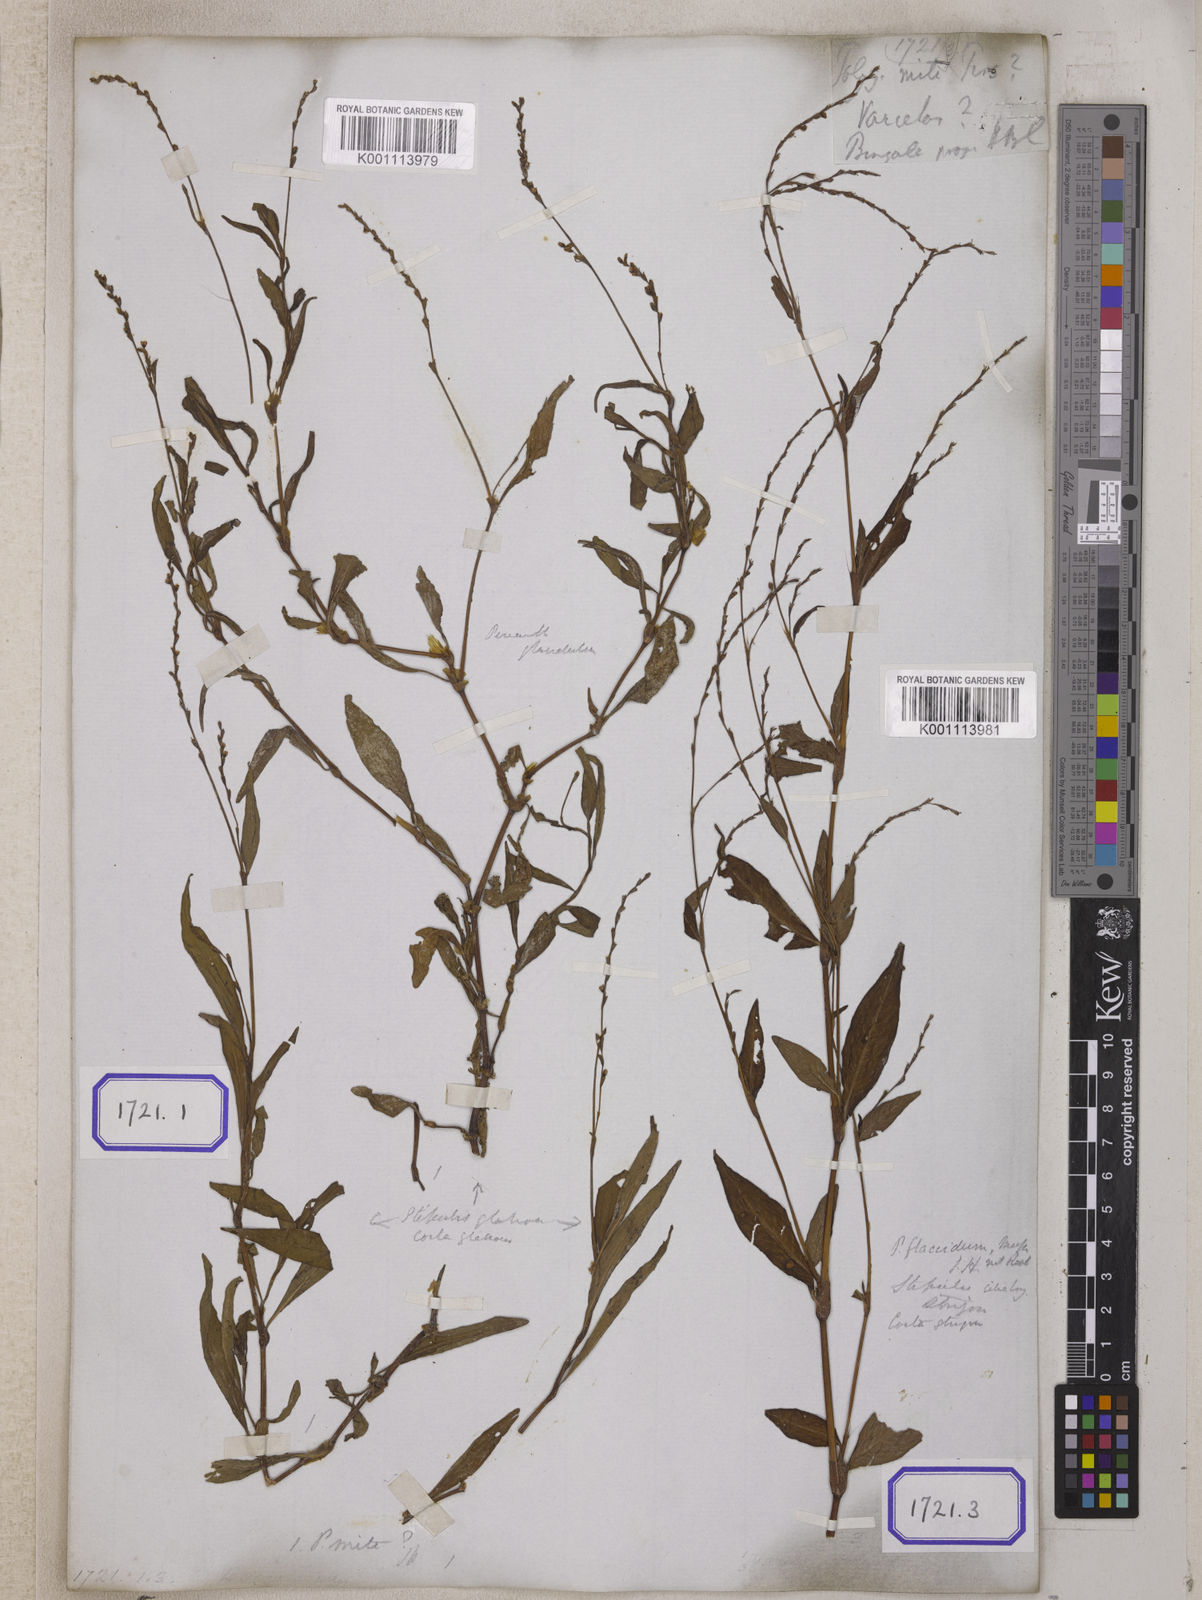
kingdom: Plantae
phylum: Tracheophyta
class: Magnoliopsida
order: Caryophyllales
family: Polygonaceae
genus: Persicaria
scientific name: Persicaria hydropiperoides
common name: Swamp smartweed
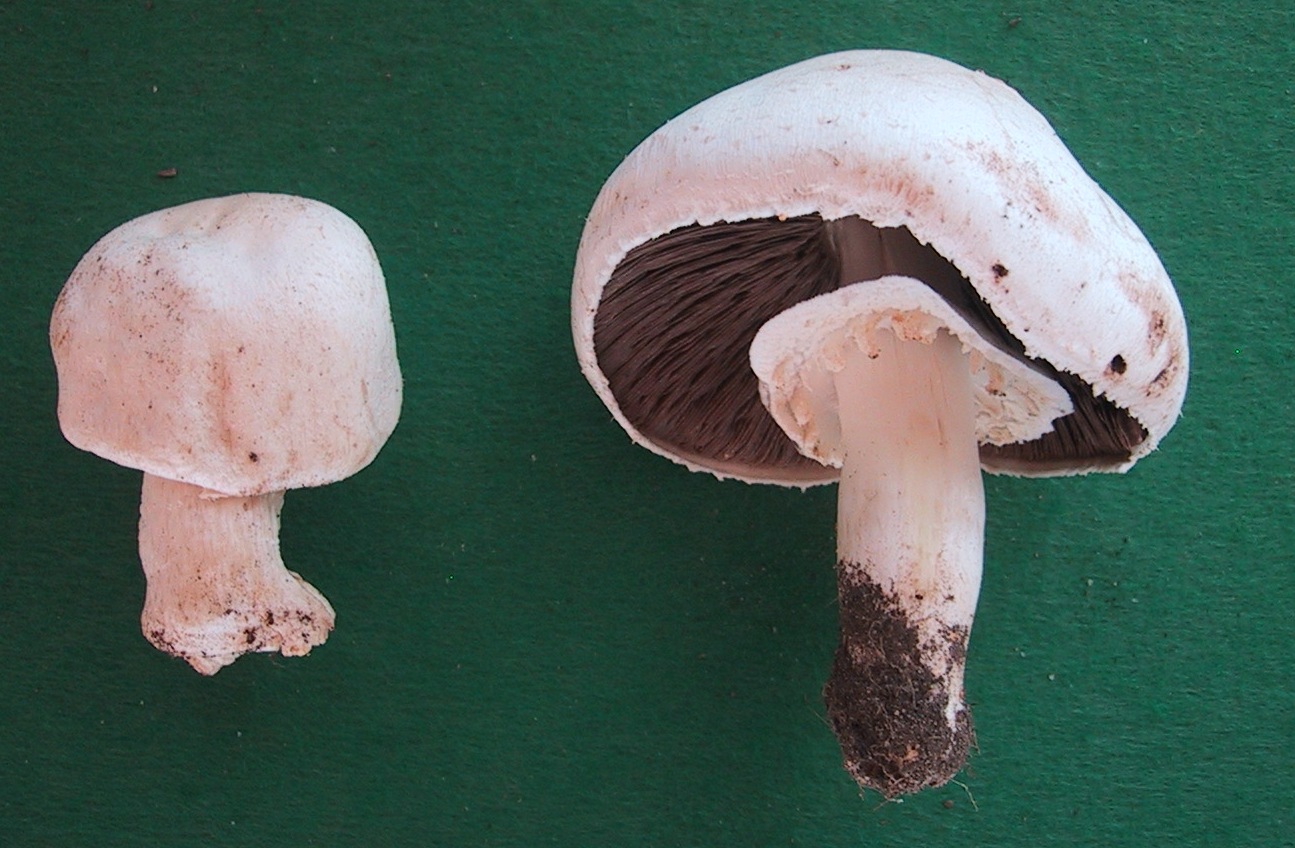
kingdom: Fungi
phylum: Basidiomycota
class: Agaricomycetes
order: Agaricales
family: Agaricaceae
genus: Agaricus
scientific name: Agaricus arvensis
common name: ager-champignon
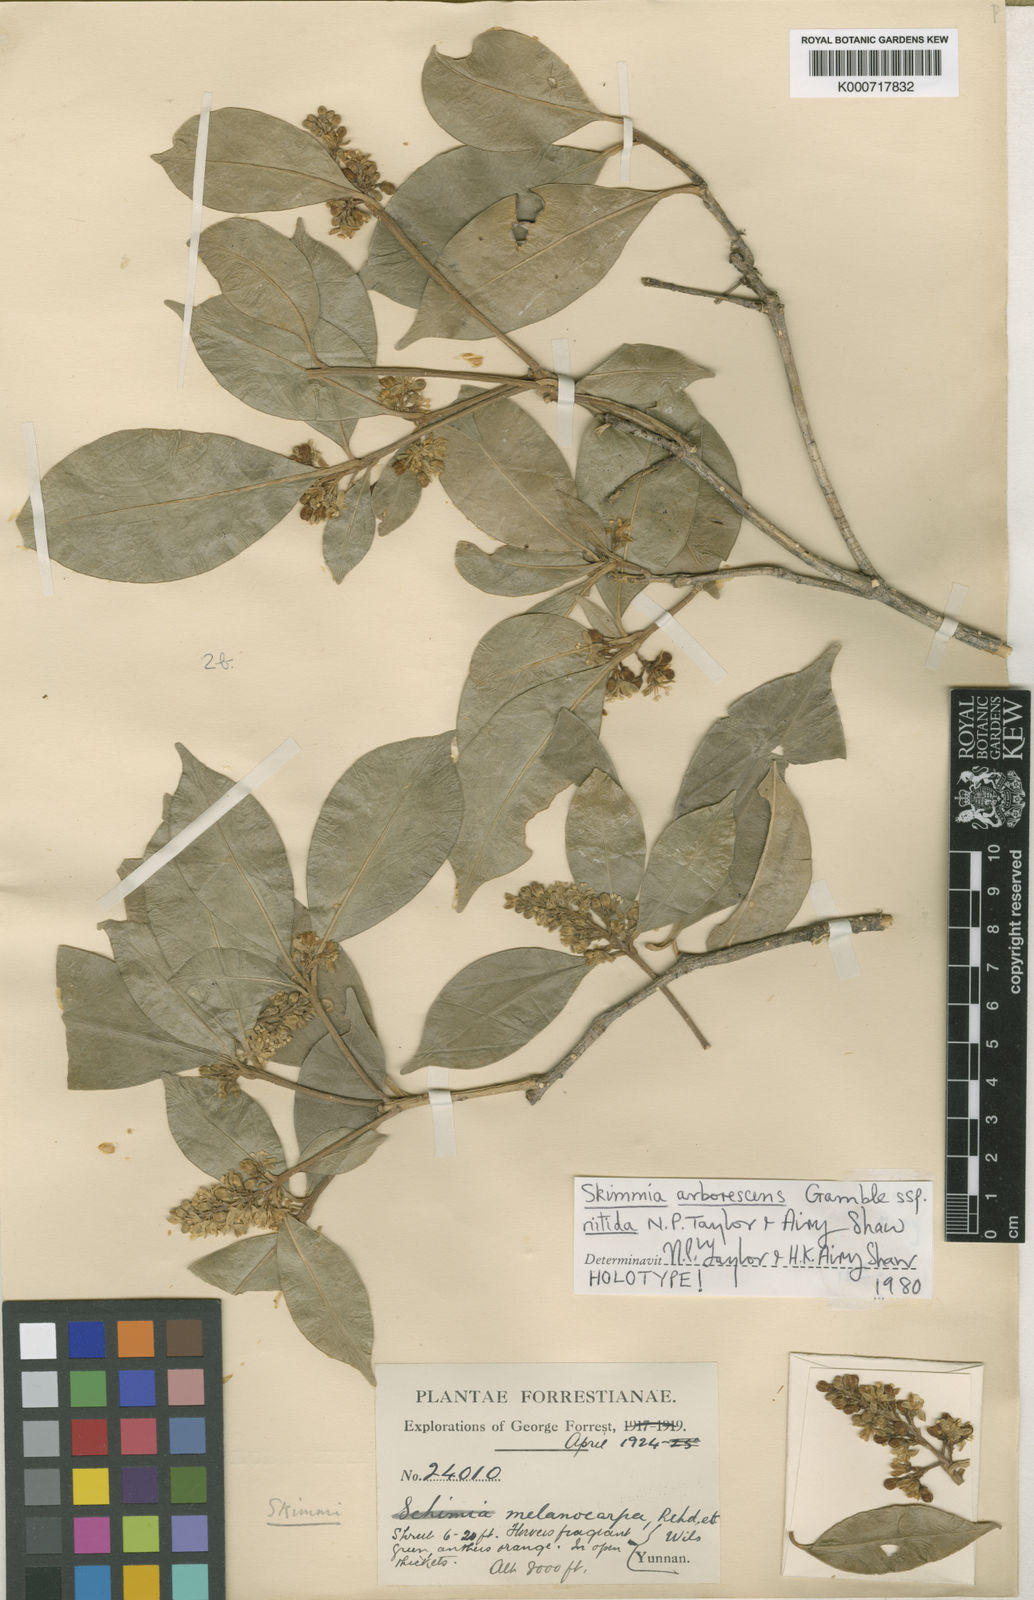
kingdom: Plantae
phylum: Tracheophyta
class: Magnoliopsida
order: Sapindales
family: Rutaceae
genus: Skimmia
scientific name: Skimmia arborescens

···

**Exercise requirements**
Reproduce every text line of the material above word for word, leaving the pictures out.

**Answer to this exercise**
kingdom: Plantae
phylum: Tracheophyta
class: Magnoliopsida
order: Caryophyllales
family: Polygonaceae
genus: Persicaria
scientific name: Persicaria hydropiperoides
common name: Swamp smartweed
kingdom: Fungi
phylum: Basidiomycota
class: Agaricomycetes
order: Agaricales
family: Agaricaceae
genus: Agaricus
scientific name: Agaricus arvensis
common name: ager-champignon
kingdom: Plantae
phylum: Tracheophyta
class: Magnoliopsida
order: Sapindales
family: Rutaceae
genus: Skimmia
scientific name: Skimmia arborescens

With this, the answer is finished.